Da valutare, poi, se la giovane donna avesse anche altri problemi che potrebbero aver creato degli scompensi, favorendo la tragica fine della estone, arrivata in Italia da molti anni e perfettamente integrata. Con lei, in casa, c’era la madre, Ludmilla, che ora vuole fare piena luce sulla morte improvvisa della figlia, con cui viveva in vico dei Forni, nel centro storico di Città Sant’Angelo. Ricostruendo l’accaduto all’avvocato Luca Pellegrini, la donna ha spiegato di aver contattato il 118 per soccorrere la figlia che si sentiva poco bene.

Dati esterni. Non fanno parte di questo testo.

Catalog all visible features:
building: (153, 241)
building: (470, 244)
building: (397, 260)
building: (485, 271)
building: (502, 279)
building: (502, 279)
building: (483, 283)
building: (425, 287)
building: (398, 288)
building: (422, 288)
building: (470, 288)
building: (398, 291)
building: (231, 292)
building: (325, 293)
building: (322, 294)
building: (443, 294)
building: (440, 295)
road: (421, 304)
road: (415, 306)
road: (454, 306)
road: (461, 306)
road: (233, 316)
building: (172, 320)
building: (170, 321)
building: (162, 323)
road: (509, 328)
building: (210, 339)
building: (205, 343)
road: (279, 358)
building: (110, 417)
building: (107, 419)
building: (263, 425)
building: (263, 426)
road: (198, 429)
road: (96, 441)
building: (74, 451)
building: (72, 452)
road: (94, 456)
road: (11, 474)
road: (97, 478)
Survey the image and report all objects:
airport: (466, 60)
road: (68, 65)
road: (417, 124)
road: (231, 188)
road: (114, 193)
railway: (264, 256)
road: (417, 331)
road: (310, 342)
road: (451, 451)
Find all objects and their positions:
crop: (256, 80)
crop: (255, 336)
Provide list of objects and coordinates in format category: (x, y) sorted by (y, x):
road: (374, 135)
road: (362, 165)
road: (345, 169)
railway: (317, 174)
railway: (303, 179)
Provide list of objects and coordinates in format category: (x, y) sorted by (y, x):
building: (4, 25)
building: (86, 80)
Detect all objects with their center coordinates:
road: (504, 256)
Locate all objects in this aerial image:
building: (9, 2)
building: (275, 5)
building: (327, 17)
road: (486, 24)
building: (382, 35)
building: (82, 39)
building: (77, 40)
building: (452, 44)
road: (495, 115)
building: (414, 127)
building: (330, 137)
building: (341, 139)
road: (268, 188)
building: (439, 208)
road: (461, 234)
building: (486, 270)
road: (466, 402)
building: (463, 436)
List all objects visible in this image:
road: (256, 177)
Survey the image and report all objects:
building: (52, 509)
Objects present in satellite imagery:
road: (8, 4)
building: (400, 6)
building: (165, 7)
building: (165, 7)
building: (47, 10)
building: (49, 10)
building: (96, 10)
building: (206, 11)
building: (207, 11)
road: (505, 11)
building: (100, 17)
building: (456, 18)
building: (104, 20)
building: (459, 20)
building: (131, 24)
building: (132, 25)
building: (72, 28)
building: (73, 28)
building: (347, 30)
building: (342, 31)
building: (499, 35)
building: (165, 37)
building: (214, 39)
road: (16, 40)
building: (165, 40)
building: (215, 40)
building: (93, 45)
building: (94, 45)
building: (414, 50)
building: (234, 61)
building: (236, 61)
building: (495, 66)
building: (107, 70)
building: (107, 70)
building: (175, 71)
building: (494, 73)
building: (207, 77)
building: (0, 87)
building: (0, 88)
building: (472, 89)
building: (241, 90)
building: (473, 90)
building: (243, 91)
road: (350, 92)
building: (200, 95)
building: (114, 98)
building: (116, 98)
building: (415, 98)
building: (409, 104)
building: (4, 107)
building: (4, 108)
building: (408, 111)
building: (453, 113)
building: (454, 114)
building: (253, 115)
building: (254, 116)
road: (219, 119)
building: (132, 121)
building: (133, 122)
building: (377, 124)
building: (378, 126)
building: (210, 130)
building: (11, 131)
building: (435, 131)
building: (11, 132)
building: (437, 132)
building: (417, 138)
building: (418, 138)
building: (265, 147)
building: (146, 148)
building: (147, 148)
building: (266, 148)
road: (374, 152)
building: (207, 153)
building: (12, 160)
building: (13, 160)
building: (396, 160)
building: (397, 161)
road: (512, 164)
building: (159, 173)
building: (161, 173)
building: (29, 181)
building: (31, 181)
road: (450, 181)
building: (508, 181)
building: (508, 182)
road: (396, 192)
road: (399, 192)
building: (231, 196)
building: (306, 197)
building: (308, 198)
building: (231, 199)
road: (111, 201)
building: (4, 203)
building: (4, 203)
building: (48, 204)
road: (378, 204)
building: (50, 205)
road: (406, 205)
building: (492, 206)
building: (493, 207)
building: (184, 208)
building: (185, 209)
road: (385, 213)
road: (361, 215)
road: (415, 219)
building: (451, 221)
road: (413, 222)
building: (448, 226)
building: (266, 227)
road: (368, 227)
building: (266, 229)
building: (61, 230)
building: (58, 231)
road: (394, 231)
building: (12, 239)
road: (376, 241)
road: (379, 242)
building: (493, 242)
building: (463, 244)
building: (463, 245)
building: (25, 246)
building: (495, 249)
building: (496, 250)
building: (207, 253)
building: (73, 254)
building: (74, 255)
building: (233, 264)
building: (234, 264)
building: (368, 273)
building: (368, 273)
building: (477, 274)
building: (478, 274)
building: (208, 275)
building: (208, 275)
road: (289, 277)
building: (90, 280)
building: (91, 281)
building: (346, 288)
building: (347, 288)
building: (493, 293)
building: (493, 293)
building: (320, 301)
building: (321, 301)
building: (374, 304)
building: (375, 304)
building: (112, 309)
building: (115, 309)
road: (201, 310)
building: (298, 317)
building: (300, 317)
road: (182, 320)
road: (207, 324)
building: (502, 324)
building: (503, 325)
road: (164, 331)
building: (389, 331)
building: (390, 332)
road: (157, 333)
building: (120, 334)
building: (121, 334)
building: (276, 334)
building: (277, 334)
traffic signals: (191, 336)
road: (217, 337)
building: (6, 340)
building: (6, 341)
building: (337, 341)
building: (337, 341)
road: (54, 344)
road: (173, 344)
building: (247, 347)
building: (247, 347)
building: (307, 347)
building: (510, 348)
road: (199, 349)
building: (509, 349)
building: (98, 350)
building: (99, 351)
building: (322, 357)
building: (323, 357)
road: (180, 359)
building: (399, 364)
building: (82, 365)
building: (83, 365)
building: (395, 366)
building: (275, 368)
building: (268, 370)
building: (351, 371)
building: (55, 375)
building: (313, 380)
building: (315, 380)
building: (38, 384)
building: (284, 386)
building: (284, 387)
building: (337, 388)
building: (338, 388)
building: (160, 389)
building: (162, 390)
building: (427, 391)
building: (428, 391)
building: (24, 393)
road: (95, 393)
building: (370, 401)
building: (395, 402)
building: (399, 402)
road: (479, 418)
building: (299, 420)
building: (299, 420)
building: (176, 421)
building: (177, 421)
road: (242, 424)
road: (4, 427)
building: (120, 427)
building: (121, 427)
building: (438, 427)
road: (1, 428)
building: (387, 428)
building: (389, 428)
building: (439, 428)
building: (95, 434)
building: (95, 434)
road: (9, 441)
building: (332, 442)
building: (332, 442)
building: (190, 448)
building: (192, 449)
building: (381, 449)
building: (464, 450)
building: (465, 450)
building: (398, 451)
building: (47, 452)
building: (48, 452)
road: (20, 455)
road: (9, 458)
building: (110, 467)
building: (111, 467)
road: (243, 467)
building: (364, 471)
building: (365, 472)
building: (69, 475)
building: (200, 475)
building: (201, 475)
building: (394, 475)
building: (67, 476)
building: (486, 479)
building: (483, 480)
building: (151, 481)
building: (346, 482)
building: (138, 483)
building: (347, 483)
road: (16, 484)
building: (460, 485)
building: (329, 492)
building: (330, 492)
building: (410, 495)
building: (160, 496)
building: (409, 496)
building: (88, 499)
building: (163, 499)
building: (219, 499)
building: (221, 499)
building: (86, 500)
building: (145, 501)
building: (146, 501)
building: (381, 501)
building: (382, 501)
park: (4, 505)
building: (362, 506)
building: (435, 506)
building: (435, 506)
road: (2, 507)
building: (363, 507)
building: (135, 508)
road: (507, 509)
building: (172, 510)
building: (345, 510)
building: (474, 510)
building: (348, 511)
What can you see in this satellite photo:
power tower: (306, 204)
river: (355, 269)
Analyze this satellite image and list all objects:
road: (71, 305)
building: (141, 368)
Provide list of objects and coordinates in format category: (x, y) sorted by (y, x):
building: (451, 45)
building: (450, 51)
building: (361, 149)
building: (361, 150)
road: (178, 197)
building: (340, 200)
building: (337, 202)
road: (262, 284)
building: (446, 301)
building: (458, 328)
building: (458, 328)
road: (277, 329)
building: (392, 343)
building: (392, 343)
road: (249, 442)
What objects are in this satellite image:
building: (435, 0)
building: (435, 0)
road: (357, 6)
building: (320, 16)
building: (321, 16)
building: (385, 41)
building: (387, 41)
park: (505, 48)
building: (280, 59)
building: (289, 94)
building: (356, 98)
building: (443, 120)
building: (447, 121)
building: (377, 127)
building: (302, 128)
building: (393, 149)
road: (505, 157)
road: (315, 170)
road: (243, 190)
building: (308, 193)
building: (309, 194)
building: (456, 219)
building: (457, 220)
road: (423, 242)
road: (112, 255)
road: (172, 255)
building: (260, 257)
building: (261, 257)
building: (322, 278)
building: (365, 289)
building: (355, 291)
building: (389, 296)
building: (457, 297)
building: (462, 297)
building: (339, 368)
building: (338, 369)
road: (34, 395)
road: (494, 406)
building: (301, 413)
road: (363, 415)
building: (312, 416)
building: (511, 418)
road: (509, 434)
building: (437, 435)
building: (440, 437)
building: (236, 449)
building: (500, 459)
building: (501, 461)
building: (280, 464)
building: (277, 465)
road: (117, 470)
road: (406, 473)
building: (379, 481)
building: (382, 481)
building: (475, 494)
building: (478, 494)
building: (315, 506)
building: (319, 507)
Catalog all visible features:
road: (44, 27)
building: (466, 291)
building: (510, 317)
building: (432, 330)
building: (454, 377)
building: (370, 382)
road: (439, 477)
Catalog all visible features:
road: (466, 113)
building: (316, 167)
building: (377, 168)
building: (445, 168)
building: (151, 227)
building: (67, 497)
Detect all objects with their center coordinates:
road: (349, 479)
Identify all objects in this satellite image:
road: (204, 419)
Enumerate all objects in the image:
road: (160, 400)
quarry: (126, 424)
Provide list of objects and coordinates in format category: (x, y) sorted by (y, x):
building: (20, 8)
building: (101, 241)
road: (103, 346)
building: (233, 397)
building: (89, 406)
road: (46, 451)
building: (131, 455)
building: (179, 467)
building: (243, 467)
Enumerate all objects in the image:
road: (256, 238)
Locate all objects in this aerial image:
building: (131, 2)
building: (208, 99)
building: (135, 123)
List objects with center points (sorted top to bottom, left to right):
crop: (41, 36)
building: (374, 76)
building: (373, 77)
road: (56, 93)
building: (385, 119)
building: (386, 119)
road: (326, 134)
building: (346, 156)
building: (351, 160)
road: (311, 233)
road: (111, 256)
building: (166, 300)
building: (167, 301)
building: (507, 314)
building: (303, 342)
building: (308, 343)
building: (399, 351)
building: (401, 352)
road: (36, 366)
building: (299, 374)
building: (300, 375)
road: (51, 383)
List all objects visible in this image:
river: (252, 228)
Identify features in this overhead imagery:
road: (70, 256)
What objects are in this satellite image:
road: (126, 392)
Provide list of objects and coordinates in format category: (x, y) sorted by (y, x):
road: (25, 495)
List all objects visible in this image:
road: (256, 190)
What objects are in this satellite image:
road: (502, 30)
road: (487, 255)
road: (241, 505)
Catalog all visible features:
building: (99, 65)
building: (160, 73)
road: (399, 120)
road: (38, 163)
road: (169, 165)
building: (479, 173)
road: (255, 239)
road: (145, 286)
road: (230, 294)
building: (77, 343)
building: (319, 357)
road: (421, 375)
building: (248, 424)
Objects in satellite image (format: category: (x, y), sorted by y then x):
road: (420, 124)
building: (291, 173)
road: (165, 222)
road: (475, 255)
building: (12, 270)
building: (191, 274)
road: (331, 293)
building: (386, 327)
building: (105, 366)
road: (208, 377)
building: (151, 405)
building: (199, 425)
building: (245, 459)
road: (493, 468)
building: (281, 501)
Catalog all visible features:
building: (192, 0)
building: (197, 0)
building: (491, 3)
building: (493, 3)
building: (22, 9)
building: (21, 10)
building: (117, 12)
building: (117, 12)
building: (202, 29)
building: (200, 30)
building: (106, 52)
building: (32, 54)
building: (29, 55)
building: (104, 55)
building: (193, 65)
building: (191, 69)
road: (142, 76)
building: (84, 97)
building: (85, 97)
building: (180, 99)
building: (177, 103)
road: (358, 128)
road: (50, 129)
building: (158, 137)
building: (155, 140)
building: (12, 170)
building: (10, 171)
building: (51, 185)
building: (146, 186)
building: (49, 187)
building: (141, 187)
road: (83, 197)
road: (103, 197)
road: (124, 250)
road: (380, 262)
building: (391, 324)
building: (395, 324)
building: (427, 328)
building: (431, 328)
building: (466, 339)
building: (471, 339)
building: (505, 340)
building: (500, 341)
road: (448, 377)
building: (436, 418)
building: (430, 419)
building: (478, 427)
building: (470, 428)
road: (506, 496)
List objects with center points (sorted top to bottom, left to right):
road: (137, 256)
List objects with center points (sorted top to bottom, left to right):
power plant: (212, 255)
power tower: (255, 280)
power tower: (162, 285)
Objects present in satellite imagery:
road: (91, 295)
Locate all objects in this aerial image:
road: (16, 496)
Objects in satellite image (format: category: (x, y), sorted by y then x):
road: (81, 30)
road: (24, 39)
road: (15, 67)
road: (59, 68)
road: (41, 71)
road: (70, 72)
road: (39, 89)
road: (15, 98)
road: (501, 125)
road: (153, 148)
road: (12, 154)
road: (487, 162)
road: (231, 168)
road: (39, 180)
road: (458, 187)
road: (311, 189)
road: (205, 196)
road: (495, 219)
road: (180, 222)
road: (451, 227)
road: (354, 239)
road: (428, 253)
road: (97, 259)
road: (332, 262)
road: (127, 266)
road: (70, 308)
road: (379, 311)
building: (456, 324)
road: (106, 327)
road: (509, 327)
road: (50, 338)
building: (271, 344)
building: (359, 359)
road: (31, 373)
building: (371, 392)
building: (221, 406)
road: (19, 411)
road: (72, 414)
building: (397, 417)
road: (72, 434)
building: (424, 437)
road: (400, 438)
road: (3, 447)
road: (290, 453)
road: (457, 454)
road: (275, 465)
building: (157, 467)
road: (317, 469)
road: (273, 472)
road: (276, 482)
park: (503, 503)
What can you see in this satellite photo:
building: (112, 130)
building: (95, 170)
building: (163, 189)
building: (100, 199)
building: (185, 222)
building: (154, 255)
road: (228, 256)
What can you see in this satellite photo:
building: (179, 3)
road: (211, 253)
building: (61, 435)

L’equipaggio, arrivando a casa, avrebbe controllato le condizioni della trentenne, riscontrando parametri nella norma. Dopo aver predisposto una flebo, l’equipaggio avrebbe consigliato a Monica di stare a riposo e di rivolgersi a un medico di fiducia, il giorno successivo, in caso di necessità, sempre stando al racconto della madre. La donna, preoccupata, sarebbe stata tranquillizzata ma con il passare dei minuti la situazione non migliorava, anzi. Ecco perché si è rivolta di nuovo al 118, chiedendo un secondo intervento dell’equipaggio perché le condizioni di Monica peggioravano.
Si rendeva conto, in base alla ricostruzione fornita a Pellegrini, che stava perdendo la figlia. E quando gli addetti del 118 sono tornati la seconda volta in quella casa, Monica era già morta. Inutile il tentativo di rianimazione. Comprensibile la disperazione della madre della trentenne che ora vuole vederci chiaro, anche perché più volte, parlando con il personale del 118, avrebbe sollecitato il trasferimento di Monica in ospedale, ma la sua richiesta non è stata accolta. L’inchiesta della Procura è finalizzata proprio a capire se la giovane donna potesse essere salvata, se l’enterite emorragica da cui era affetta fosse diagnosticabile attraverso i sintomi che aveva l’altro giorno e, quindi, se ci siano delle responsabilità del personale del 118.